Today is one of those days. I feel restless, wound up, stuck in quicksand, caged. Perhaps I feel like this because I’ve been stuck in a routine for too long. Perhaps I feel like this because I haven’t been out of town in too long. Perhaps I feel like this because last night I was reading Angela Tung’s memoir and although her experience teaching abroad in China was full of culture shock and homesickness, it only made me yearn for foreign land and clashing cultures. Perhaps I need to stop eating lunch at Panera every day–it just happens to be the closest restaurant to my French class that provides internet.

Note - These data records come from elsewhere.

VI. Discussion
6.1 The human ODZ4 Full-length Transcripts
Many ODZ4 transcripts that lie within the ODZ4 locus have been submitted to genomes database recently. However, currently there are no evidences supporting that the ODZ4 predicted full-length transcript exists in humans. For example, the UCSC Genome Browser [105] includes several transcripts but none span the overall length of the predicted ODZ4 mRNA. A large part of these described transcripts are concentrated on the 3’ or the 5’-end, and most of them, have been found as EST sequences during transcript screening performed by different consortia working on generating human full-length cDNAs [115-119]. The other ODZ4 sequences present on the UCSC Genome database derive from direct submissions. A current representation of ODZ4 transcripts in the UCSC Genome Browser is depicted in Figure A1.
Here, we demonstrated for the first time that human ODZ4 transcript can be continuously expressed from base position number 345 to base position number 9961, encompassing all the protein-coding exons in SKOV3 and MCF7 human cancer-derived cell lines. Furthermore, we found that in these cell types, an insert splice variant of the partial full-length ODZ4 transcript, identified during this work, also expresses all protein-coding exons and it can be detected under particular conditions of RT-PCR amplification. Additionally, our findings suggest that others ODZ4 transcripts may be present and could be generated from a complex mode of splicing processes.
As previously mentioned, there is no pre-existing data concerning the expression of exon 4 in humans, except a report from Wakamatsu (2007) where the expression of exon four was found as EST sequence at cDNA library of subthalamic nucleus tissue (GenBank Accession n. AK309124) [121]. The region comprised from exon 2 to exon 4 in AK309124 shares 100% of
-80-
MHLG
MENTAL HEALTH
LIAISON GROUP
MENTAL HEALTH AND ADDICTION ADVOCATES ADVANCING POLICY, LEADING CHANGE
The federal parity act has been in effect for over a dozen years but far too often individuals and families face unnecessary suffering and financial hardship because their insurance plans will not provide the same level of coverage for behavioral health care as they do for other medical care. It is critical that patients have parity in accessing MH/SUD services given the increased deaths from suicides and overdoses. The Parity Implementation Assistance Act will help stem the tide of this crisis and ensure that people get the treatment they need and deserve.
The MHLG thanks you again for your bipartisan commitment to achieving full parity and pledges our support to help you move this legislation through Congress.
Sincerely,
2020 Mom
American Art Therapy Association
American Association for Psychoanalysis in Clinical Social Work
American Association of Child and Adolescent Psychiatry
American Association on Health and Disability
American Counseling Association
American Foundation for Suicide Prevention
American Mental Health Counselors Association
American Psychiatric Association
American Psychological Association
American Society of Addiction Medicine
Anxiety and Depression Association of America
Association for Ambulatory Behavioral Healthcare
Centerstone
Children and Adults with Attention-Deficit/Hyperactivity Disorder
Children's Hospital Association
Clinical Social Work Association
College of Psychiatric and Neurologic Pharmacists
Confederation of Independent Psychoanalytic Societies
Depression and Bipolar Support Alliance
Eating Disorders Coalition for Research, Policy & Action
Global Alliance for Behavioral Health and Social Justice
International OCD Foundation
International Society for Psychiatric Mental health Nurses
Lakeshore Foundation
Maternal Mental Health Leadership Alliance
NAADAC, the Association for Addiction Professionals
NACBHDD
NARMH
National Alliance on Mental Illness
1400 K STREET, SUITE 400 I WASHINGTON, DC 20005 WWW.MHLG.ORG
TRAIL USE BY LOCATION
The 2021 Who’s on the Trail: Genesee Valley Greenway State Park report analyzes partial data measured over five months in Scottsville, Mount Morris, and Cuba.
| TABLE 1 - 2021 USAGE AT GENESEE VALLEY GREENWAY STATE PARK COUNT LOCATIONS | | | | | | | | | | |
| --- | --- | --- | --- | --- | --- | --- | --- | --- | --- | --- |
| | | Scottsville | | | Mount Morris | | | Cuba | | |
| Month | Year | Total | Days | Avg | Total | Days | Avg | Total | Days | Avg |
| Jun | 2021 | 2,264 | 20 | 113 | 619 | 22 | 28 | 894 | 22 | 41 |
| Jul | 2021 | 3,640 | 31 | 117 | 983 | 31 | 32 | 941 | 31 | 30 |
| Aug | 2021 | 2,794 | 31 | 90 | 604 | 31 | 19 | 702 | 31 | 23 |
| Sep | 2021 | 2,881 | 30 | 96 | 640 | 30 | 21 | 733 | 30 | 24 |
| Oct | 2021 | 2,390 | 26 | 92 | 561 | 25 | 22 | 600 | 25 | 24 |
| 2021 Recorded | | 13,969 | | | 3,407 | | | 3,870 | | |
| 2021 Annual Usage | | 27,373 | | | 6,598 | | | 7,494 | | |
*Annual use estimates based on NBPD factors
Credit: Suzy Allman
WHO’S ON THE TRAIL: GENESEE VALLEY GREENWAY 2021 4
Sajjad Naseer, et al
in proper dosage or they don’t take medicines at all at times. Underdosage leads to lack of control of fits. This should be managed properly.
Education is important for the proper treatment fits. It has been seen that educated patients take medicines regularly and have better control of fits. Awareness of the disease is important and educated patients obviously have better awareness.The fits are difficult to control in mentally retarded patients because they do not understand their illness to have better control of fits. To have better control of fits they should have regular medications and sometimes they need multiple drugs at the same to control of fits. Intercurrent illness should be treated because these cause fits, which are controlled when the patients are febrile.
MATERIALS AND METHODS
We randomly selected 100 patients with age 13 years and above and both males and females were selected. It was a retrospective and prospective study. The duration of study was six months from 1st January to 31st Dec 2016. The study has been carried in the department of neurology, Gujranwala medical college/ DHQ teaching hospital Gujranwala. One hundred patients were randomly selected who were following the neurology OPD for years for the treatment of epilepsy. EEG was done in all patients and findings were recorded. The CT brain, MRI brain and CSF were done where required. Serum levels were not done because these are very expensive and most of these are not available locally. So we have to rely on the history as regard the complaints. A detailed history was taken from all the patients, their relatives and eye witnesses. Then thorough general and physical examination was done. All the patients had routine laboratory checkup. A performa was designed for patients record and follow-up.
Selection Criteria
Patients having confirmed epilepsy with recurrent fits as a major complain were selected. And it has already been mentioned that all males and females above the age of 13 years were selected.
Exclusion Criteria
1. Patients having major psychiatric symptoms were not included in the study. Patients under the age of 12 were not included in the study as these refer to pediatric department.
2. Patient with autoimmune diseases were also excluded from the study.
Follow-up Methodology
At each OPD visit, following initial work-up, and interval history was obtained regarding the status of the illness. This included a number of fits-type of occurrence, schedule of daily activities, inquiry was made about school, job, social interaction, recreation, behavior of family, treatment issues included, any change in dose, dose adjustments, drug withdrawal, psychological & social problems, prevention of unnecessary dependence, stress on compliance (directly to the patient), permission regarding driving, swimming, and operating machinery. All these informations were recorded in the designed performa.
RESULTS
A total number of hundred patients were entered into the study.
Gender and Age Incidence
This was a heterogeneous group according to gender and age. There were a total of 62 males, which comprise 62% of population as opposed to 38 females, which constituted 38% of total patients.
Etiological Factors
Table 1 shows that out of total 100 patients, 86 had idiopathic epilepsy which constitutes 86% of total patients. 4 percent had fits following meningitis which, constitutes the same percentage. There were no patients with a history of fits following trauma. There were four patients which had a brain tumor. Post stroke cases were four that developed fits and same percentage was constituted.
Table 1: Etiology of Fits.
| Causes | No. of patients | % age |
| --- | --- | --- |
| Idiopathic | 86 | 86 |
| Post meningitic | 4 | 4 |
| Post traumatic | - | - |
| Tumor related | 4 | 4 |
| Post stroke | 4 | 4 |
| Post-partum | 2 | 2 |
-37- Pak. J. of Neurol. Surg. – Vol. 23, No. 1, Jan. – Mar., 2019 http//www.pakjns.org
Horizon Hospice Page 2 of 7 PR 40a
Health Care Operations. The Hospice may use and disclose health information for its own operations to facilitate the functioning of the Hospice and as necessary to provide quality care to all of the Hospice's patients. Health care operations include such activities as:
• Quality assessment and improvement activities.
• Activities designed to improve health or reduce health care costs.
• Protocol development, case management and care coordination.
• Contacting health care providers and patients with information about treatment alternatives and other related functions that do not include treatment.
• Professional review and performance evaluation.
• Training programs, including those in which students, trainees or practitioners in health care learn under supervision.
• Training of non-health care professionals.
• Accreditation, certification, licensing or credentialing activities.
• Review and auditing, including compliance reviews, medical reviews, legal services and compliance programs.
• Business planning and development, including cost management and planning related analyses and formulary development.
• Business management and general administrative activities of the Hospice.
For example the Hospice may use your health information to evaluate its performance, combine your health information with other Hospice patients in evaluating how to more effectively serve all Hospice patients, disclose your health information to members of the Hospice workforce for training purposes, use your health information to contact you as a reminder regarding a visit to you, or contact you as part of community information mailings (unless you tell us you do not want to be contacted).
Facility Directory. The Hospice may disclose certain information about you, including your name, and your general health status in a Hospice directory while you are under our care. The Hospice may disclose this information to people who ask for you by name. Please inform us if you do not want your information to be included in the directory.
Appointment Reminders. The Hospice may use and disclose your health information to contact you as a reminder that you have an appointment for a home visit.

I yearn for travel, for the unknown, for the unexpected. I yearn to be Rebecca, responsibilities postponed indefinitely. Rebecca, passions unbridled. Rebecca, because she darn well feels like it. I know, immature of me, right? How naïve of me, right? Oh, there’s no way I’d just take off right now. There was a time when I would have, would have said to heck with this all and fled without glancing back. No, I’m not that person anymore. But I miss her sometimes.
I miss being able to drop the chains society forces upon me. I miss being able to wear my own skin and nothing more. I miss being able to follow my whims. Clearly, I just miss being a kid. Clearly, I’m 5’5” (okay fine, 5’4.5”), 19 years old (as of last week), and running my own business—not a kid at all. There’s a kid in me, though. I wonder: when is it okay to let yourself be a kid? When is it okay to relinquish your responsibilities, if for only a day? Does all that end once you hit adulthood?
Those of you who have traveled the road of adulthood longer than I, tell me: when do you get to be a kid? Please don’t say never; I think I would be quite devastated.